İş talebi 1: Aşağıdaki kayıtların tüm satırlarını "Website" yerine "Webseite" yazarak, geri kalan her şeyi aynen bırakıp yeniden verin. Resimleri yanıta koymayın.

Belge alıntısı:
Evini, barkını ve tabii en başta kalbini “Azeri kardeşlerine” açan Hocamız, Azerbaycan dâvâsına en fazla destek verenlerdendir. Aynı zamanda AGİT’te Türkiye’yi “Başkan” olarak temsil etmiştir.
Dolayısıyla, arayıp, “Protokol hakkında ne düşünüyorsunuz?” diye sormak elzemdir.
Açtım sordum. Dedi ki Hoca: “Esası usûle kurban etmeyelim.”
-Yani?..
“Esas olan isgal altındaki toprakların boşaltılmasıdır. Sadece Karabağ değil, 7 büyük yerleşim merkezi de işgal altındadır. Sayın Başbakan, Bakü’de Karabağ işgali sona ermedikçe Türkiye’nin sınırları açmayacağı konusunda söz vermiştir.”
-Peki ne yapmak lâzım; protokol Meclis’e geliyor... TBMM nasıl bir yol izlemelidir? Siz Meclis’te olsaydınız ne yapardınız?

İş talebi 2: Belge alıntısına göre Sayın Başbakan Bakü'de hangi konuda söz vermiştir?

İncelenecek veriler:

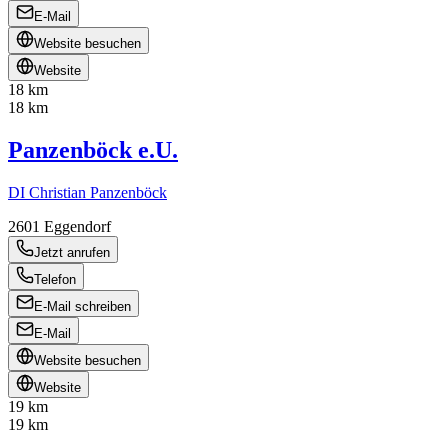
E-Mail
Website besuchen
Website
18 km
18 km
Panzenböck e.U.
DI Christian Panzenböck
2601
Eggendorf
Jetzt anrufen
Telefon
E-Mail schreiben
E-Mail
Website besuchen
Website
19 km
19 km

Sonuç 1:
E-Mail
Webseite besuchen
Webseite
18 km
18 km
Panzenböck e.U.
DI Christian Panzenböck
2601
Eggendorf
Jetzt anrufen
Telefon
E-Mail schreiben
E-Mail
Webseite besuchen
Webseite
19 km
19 km

Sonuç 2: Karabağ işgali sona ermedikçe Türkiye'nin sınırları açmayacağı konusunda söz vermiştir.